Breaking the rules: Pizza Nicoise

There are, in some regions, rules about what belongs on a pizza. Italian purists refuse to stray from thin tomato sauce and a scant dusting of cheese. Neapolitan pizza bakers must follow strict regulations about everything from the dough ingredients to the way the crust is formed, from the toppings to the baking temperature and the kind of wood burned in the stone oven.

Americans are known for their love of garbage pizza, an unappetizing word for pizza with every topping imaginable. If pizza alone isn't satisfying enough, we reach for side dishes. Chain delivery services offer a variety of side junk: chicken wings, bread sticks, and macaroni. It has been my experience that the more sides are offered, the less appealing the pizza. We love pizza so much that we've invented regional styles: Detroit-style, Chicago deep dish, New York, California.

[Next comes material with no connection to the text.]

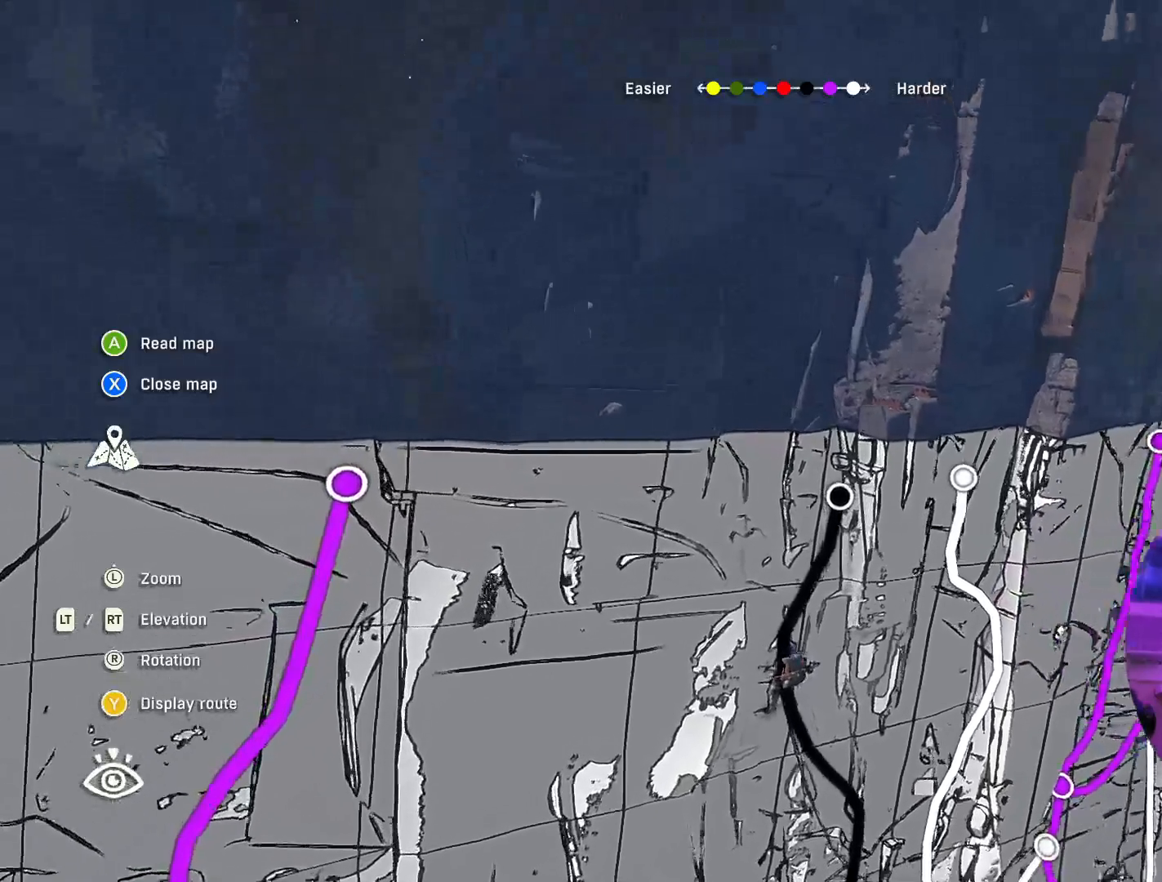
{"buttons": ["L1"], "left_stick": "center", "right_stick": "center", "events": [[150, "L2", "up"], [417, "L1", "down"]]}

Other countries have their own pizza traditions. When Shakey's Pizza was alive and well in Minnesota, we flocked there for the pepperoni, unique in that it was layered on top of the pies where it browned on the edges and curled into little bowls of piquant grease. Shakey's Pizza in Japan has plenty of familiar toppings, such as pepperoni, yet they can't keep the corn and eel slices coming out of the oven fast enough to satisfy the all-you-can-eat lunch crowds. Swedes are served "Pizza Salad" with their pies, which from what I can tell is simply cabbage coleslaw (although I've yet to meet a Swede who claims to enjoy Pizza Salad), while Pizza Hut's recent attempts at bringing odd toppings to lucky connoisseurs across Asia and the Middle East made me wonder if all the hoopla was an Internet hoax.

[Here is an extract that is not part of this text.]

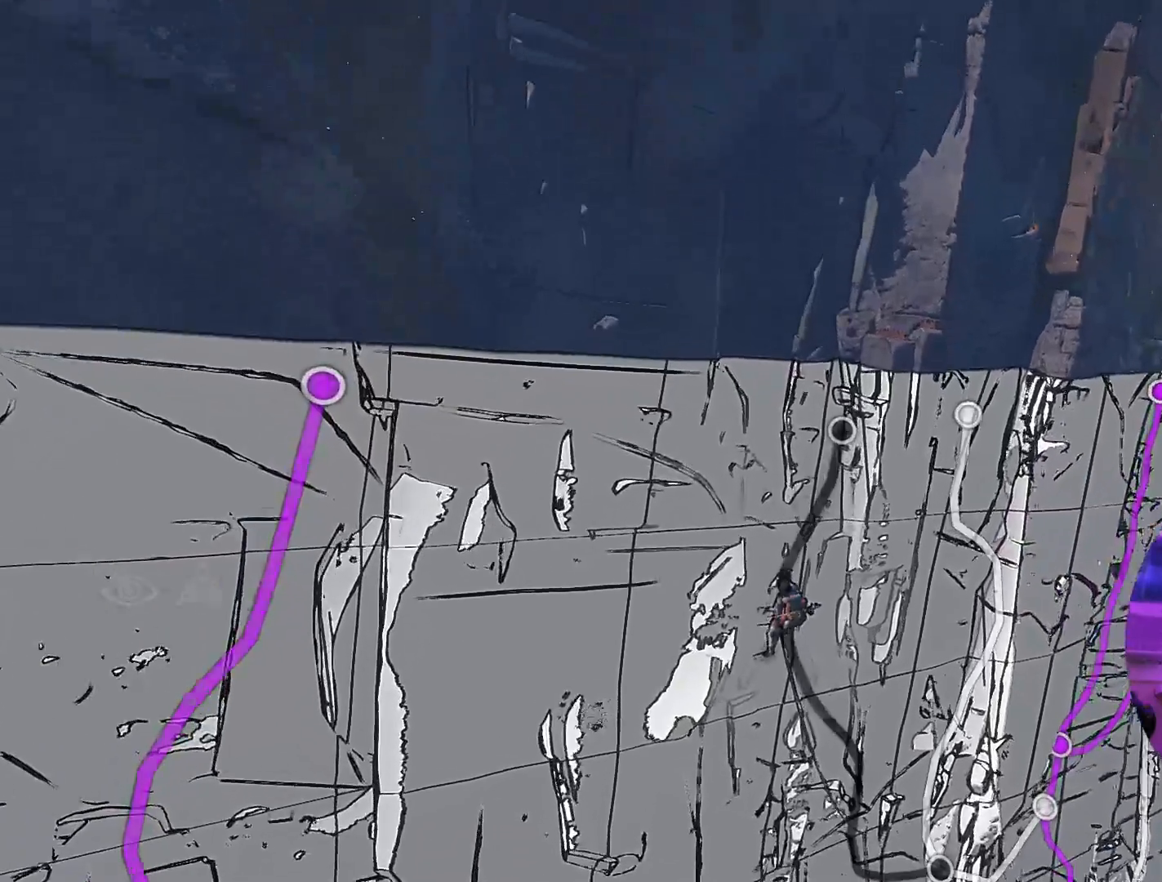
{"buttons": [], "left_stick": "center", "right_stick": "up-left", "events": [[17, "L1", "up"], [500, "right_stick", "up-left"]]}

Which brings us to my kitchen. The only pizza rule in my house is that it must be delicious. Experimentation is encouraged. The weirder, the better. My epitaph will read "When in doubt, throw it on a pizza." See today's Called to the Table and view illustrations below for lessons in updating a classic salad. I present, for your tasting pleasure, Pizza Nicoise.


Tuesday, April 15, 2014

Hotdish Pizza

My mom's menu rotated according to days of the week and we knew which day of the week it was by the smells coming from the kitchen. Weekends were my favorite when tacos, burgers, and pizza took turns at our table. Sundays were Mom's night off and we kids served ourselves peanut butter toast and canned fruit cocktail before settling down with the Wonderful World of Disney.

During the rest of the week we dined on a steady wholesome diet of meat, vegetables, fat, and starch. Hotdish night brought all of those elements together in one baking dish. Wednesday nights my nostrils filled with the essence of SPAM and I could hardly wait to dip my fork into the scalloped potatoes (made with cream-of-something soup) that puckered all crispy and golden around the pink meat product.

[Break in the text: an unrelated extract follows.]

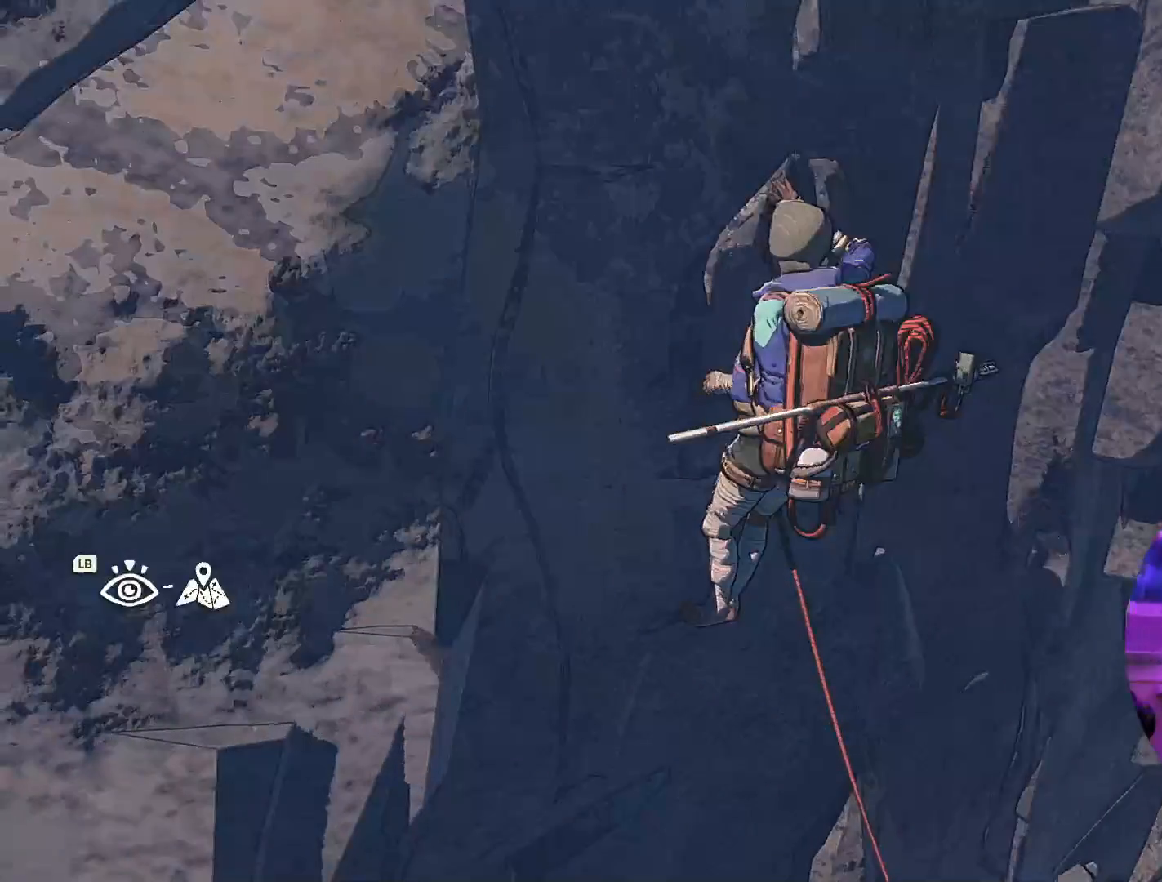
{"buttons": [], "left_stick": "center", "right_stick": "up-left", "events": []}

Most of us who are born in the Midwest acquire a taste for hotdish. The taste, or at least the experience, defines us as natives. Never had hamburger macaroni tomato-soup hotdish? Oh you must not be from here. Not familiar with tuna peas cream-of-mushroom hotdish topped with potato chips? Your life hasn't yet begun! No hamburger wild-rice cream-of-celery hotdish in your past? I pity your ignorance.

Is our collective Midwestern reach for hotdish a gift from Scandinavian ancestors who enjoyed white unseasoned food? Or did hotdish reverence develop here because long winters necessitated preserved food? In Minnesota we are, after all, the center of canning and processing companies: General Mills, Pillsbury, Land O'Lakes, and SPAM.

The loose definition of hotdish is a casserole made with canned soup. I love hotdish, or perhaps I love the idea of hotdish. Yet, as an adult I harbor an aversion to recipes that include canned soup. Thankfully this distaste only gets in the way of my hotdish pleasure if I am making casseroles at home. To make due I've found ways around canned soup. White sauce made with roux heals a multitude of canned sins. However, if family or friends add soup to their hotdishes, who am I to judge? Pass the SPAM and potatoes, please!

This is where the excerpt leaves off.